• _Quoted passage_:
____________________

The sales to China were surprising given recent news of its intention to roll December purchases of French wheat forward through to next spring, suggesting China was all done on nearby buying. However, astute Chinese buyers could not resist US wheat futures falling to their contract lows last week and took full advantage.
This season, China's wheat production estimate is 137 million tonnes. With an anticipated demand of 153 million tonnes, the United States Department of Agriculture (USDA) now expects China to import 12 million tonnes - even with this stocks will drop six million tonnes on the year to 134 million tonnes.
- European prices fail to match
Whilst US markets rallied, European futures wheat markets managed no more than a token gesture in improving prices.
The weekly EU wheat export update was up 525,000 tonnes, but this was not sufficient to meet the pace needed to clear the surplus. Cumulative exports are up to 12.52 million tonnes in comparison to 15.26 million tonnes last year. Yet another week with no change for Bulgaria highlighted the lack of full data, as mentioned in previous reports.
The market was encouraged by the news of three vessels loading in France that are bound for China to meet sales - some of which were previously rolled to the new year. The gap on exports from last year may give a less bearish outlook, but strong competition from the Black Sea continues to limit EU sales. This was highlighted by the first Egyptian tender since 12th October, where Russia dominated offers to the General Authority for Supply Commodities (GASC). Egypt bought three cargoes at a sterling equivalent of £213.50/t for milling wheat.
London wheat futures managed to gain little more than £4/t from their recent low, as the domestic feed wheat market continues to trade £10/t above levels that would leave it competitive to export.
The lowest animal feed production for seven years did little to boost the domestic demand outlook. Support comes from the 2024 UK wheat production uncertainty, as wet weather sets in again.
- Supplies boosted ahead of USDA
The USDA is scheduled to publish its December World Agricultural Supply and Demand Estimates (WASDE) late on Friday, but other officials updated the Canadian and Australian 2023-24 wheat production estimates ahead of this.
Statistics Canada raised its production estimate to 31.95 million tonnes, up from 29.84 million tonnes previously.
The Australian Bureau of Agricultural and Resource Economics and Sciences (ABARES) slightly increased its previous wheat production estimate by 100,000 tonnes to 25.5 million tonnes, although this is still over a third below last year's 39-million-tonne record.
The USDA said 24.5 million tonnes for Australia and 31 million tonnes for Canada in November.
BARLEY
- Feed barley markets flat with the lack of export demand
Feed barley markets have remained suppressed on the week, despite rallies in global futures markets. The reality for the UK feed barley market is that the UK is still too expensive to export, with values from Eastern Europe and the Black Sea significantly cheaper.
The trade is focused on the domestic market, with sellers willing to trade barley at wider discounts than previously. With prices stagnant, farmers have slowed their selling of feed barley and with the Christmas break approaching any increase in farm selling is unlikely until the new year.

____________________

• _Dataset section_:
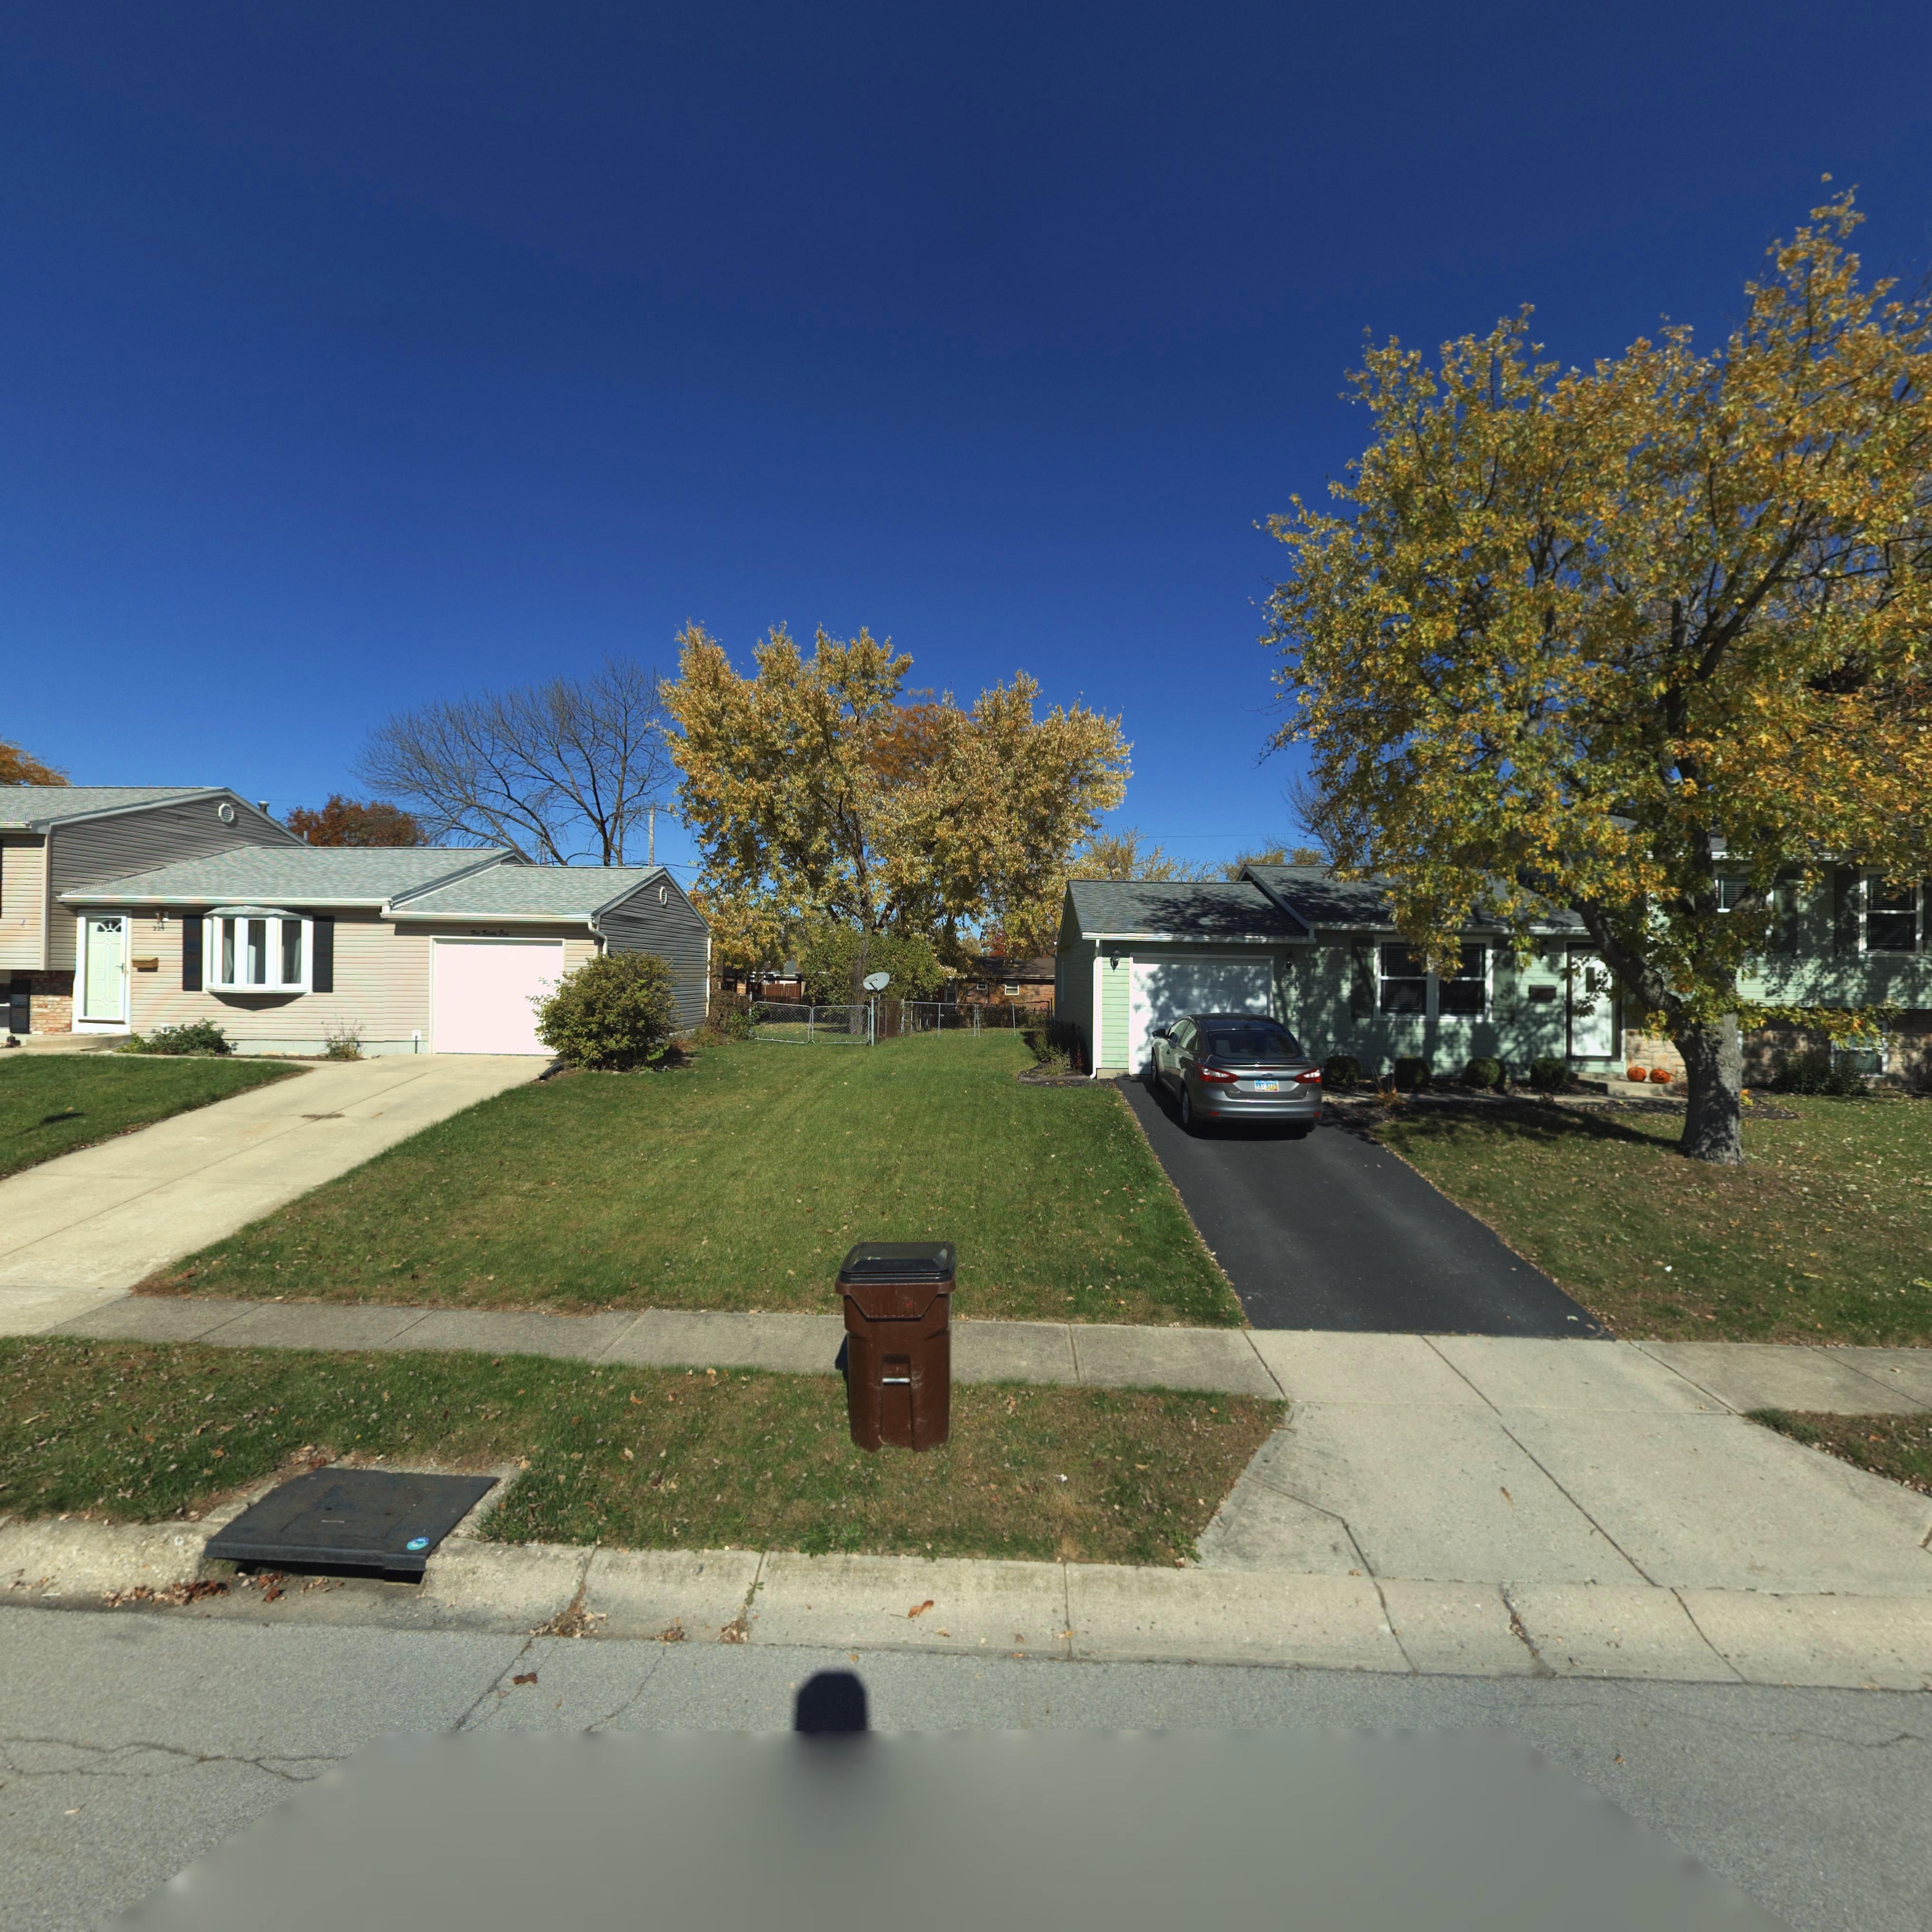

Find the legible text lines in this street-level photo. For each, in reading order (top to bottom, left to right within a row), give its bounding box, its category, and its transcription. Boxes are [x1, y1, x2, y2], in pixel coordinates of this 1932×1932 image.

____________________

• _Exercises to complete_:
(a) In the grain market report, what is Statistics Canada's new wheat production estimate?
(b) Based on the grain market report, decide whether each statement agrees with it: (i) The USDA expects China to import 12 million tonnes of wheat this season. (ii) UK feed barley is priced low enough to export. (iii) Cumulative EU wheat exports are ahead of last year's.
(c) Carry on writing the grain market report from the point where it stops.

• _Exercise answers_:
(a) Statistics Canada raised its estimate to 31.95 million tonnes, up from 29.84 million tonnes.

(b)
(i) Yes: "the United States Department of Agriculture (USDA) now expects China to import 12 million tonnes"
(ii) No: "the UK is still too expensive to export"
(iii) No: "Cumulative exports are up to 12.52 million tonnes in comparison to 15.26 million tonnes last year."

(c)
New crop feed barley prices have also been flat on the week, with farmers willing to sell at wider discounts (more than a £20/t discount to feed wheat) than we would normally see for the time of year.
The total barley area will increase for crop '24, but with a lower winter barley area farmers are more focused on how they market a potential increase in spring barley on farm.
- Domestic feed production lower but barley usage slightly higher
Domestic buyers still have grain to purchase for the new year, but total animal feed production is lower year-on-year in statistics published by the Agriculture and Horticulture Development Board (AHDB) this week.
The statistics also showed that barley usage has increased on the year, trading at a wider discount to wheat, especially in the last couple of months. With the discount widening we would expect this trend of barley usage to continue in the coming months. However, the weight of the exportable surplus that the UK has is likely to anchor any rallies for old crop feed barley.
- Malting barley markets balanced
Export demand still exists for malting barley, although a stronger pound versus the euro has meant UK ex farm values have fallen on the week.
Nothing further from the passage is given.